• WORK REQUEST:
Carry on the passage about the role of antivirus software, beginning right after its last sentence.

• PASSAGE PROVIDED:
_ _ _ _ _
The antivirus role in your environment is to:

  • detect known malware using specific patterns/signatures, algorithms, etc.
  • detect unknown malware using heuristics (wildcard/regular expressions, behavioral analysis, file reputation, etc.) with the highest possible rate, but with NO expectation of detecting every single malware out there

and block/remove it. The antivirus role in your environment is also NOT to detect non-malicious files.

I guess that’s it.

On a high-level, AV is just one of available security controls that is imperfect by its nature. Interestingly, individual malware detection kinda lost its ‘whoaw’ impact over the years. Malware detections are quoted in groups of hundreds, thousands, and more – and reported in ‘spikes’ on monthly basis. So, right there, in front of our very own eyes we have a proof of AV actually working, and working very well, yet a few missed detections occupy our mind enough to dismiss the benefits of using it. It is true that even a single malware NOT detected can be a game over, but the alternative cost of NOT having AV installed means the chances for game over increase dramatically as its multiplied by hundreds, thousands detection for your average mid-size to large company.

Let’s say it one more time: any single piece of malware that AV detects makes your company more secure.

And about all these neglected hundreds, thousands and more detection reported on monthly basis?

Don’t just stare at the charts. Use it.

In my recent post I mentioned SCCM. AV logs from across the whole company are very useful in finding patterns of malicious campaigns, characteristic patterns, and so on and so forth. The infamous ‘invoice’, ‘fedex’, ‘ups’, campaigns often end up with malware being deployed in a very similar fashion. With such internal intel that can be very quickly pulled from any enterprise-level AV product, it’s very easy to combine it with SCCM and other controls to form a solid detection ‘umbrella’.
_ _ _ _ _
• DATA FOR REVIEW:
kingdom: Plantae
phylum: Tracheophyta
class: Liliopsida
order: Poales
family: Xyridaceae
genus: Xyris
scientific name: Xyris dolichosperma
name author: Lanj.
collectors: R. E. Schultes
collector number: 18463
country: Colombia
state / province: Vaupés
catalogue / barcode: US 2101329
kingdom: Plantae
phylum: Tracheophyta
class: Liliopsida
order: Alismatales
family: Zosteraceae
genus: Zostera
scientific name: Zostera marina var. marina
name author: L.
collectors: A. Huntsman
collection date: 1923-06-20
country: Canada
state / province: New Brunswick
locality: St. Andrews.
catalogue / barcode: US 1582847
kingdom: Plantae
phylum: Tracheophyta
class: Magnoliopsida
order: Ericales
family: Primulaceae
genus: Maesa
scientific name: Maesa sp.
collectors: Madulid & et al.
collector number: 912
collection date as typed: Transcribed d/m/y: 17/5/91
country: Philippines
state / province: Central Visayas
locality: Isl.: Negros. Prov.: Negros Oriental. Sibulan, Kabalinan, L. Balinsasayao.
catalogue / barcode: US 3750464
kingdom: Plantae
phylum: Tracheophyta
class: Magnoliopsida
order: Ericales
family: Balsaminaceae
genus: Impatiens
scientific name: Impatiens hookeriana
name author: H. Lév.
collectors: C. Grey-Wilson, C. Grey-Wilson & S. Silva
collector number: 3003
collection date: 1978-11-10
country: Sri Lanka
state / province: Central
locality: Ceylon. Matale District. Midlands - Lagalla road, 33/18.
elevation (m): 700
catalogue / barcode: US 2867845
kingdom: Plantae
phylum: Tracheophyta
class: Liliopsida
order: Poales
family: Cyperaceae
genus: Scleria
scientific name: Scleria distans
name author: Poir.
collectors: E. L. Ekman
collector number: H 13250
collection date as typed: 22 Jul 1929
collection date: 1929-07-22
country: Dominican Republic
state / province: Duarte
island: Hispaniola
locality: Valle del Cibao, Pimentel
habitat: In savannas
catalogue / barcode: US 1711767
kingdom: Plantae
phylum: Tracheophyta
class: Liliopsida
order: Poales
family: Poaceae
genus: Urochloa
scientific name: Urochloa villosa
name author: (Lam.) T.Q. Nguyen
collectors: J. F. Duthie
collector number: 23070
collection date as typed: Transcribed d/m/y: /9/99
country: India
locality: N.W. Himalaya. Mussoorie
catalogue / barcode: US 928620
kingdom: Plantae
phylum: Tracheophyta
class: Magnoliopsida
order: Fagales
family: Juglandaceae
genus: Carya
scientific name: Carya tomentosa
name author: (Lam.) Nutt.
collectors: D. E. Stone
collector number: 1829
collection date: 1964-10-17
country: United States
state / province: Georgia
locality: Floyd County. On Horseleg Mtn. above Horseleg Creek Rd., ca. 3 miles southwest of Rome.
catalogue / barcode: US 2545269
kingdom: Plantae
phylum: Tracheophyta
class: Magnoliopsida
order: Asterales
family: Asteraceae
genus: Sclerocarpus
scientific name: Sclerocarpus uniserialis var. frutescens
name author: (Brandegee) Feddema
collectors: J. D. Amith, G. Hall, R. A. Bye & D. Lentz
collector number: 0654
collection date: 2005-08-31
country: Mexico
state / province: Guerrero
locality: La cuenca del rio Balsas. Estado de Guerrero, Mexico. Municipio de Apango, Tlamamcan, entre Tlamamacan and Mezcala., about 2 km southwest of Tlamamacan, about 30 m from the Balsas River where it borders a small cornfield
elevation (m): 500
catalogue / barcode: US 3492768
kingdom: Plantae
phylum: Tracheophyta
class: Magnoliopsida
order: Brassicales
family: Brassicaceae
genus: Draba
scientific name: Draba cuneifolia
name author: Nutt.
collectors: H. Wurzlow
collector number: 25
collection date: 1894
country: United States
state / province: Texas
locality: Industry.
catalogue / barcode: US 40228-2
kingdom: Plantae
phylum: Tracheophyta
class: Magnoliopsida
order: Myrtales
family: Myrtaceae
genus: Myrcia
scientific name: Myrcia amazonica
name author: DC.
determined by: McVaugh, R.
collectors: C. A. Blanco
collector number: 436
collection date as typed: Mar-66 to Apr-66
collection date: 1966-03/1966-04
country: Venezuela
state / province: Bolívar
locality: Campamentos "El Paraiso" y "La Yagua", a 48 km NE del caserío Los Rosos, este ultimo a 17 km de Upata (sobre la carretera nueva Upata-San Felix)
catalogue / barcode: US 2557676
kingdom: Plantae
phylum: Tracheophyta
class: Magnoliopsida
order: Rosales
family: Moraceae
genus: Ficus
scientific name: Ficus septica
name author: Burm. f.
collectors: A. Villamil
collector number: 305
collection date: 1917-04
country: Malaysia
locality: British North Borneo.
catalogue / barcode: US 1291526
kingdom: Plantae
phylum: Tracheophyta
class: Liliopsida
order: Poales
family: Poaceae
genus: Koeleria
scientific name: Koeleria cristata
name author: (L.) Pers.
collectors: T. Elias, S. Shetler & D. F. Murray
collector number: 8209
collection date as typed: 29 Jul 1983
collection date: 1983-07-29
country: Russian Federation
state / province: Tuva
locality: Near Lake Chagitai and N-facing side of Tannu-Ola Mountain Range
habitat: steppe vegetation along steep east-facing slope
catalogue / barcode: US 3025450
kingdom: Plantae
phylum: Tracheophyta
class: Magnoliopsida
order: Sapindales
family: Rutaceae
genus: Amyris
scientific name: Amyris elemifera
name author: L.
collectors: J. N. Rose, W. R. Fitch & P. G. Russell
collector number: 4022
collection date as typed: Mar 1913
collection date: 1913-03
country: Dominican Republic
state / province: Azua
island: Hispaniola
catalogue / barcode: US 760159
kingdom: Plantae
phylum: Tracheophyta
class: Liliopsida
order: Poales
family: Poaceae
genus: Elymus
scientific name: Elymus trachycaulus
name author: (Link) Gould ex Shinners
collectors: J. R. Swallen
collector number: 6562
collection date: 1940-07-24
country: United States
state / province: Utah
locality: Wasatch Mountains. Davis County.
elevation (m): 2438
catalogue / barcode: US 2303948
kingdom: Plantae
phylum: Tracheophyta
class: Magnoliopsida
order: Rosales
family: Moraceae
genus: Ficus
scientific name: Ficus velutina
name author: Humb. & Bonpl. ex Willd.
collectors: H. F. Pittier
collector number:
_ _ _ _ _
• RESULT OF THE TASK:
The list below shows a few things you can do with AV logs alone:

  • run statistics – pick up systems that are infected over and over again, investigate
  • find systems with detections coming from removable devices – block access to removable devices for repeating ‘offenders’
  • find systems with recurring detections – request rebuild/forensics if you see malware being picked up on the same system many times; AV may be struggling to remove it
  • find systems infected with a highly sophisticated malware (ZeroAccess, rootkits, etc.) – request rebuild/forensics
  • find file names / patterns of detected malware – use it in SCCM queries
  • eyeball the ‘detected & removed’ alerts – most of people ignore the ‘detected & removed’ – once in a while you will find hacking tools, password/information stealers, etc. – these systems are the ones you should be looking at; there may be something juicy stolen from these systems; request credentials changes; these systems may be also compromised by other malware
  • correlate alerts looking at the host names and cross-reference them with a list of important systems – domain controllers, web servers, systems that belong to C-level guys, admins, etc. – anything that processes sensitive data / is a part of a highly critical infrastructure is of an interest
  • cherry-pick systems, fetch samples from Quarantine, run them via sandboxes

The list can go and on.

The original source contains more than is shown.